Hun Manet, fils du Premier ministre Hun Sen et commandant de l’Armée royale du Cambodge (Tang Chhin Sothy / AFP via Getty Images)


Reste à savoir ce que prévoit Hun Manet pour le futur. Si sa formation laisse espérer à l’Occident une ouverture vers l’Ouest, la situation restera dans tous les cas complexe. Selon le chercheur associé au groupe Asie du CSIS (Center for Strategic and International Studies) Charles Dunst, « le fait est que si Hun Manet arrive au pouvoir, il l’aura fait d’une façon fondamentalement non démocratique, rendant difficile pour les Etats-Unis une reconstruction des liens avec un Cambodge dirigé par Hun Manet ». Ce problème serait également renforcé par la question du non-respect des droits humains au Cambodge.

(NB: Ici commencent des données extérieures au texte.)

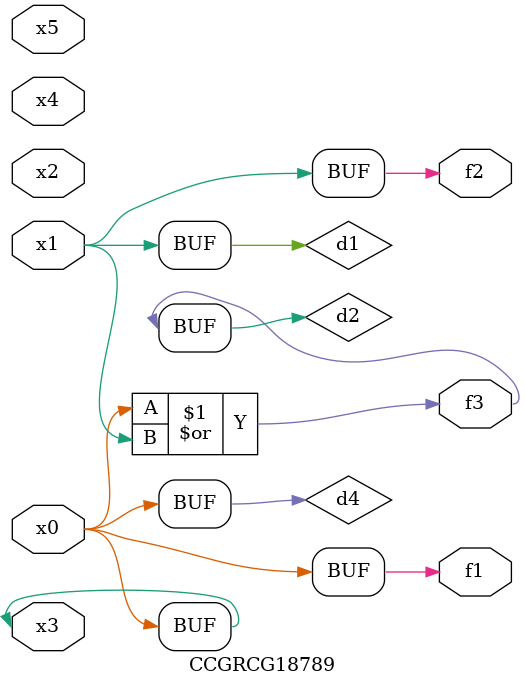
<source format=v>
module CCGRCG18789(
	input x0, x1, x2, x3, x4, x5,
	output f1, f2, f3
);

	wire d1, d2, d3, d4;

	and (d1, x1);
	or (d2, x0, x1);
	nand (d3, x0, x5);
	buf (d4, x0, x3);
	assign f1 = d4;
	assign f2 = d1;
	assign f3 = d2;
endmodule

</source>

Charles Dunst ajoute que « son manque de charisme et de légitimité politique comparé à son père, qui affirme avoir délivré le Cambodge de l’ère des Khmers rouges et avoir apporté une relative prospérité au pays, le conduiront sûrement vers des questions qui lui assureront le soutien populaire : le développement économique et l’apport de biens publics. Cela le guidera probablement d’abord vers la Chine, qui a depuis longtemps fourni de tels bénéfices au gouvernement de Hun Sen en l’échange de soutien géopolitique et autres ». Cela reste cependant une hypothèse parmi d’autres : un rapport équilibré entre Pékin et Washington, un rapprochement de partenaires des Etats-Unis comme l’Australie, le Japon ou la Corée du Sud, une collaboration avec des pays comme la Malaisie ou la Thaïlande sont aussi envisageables.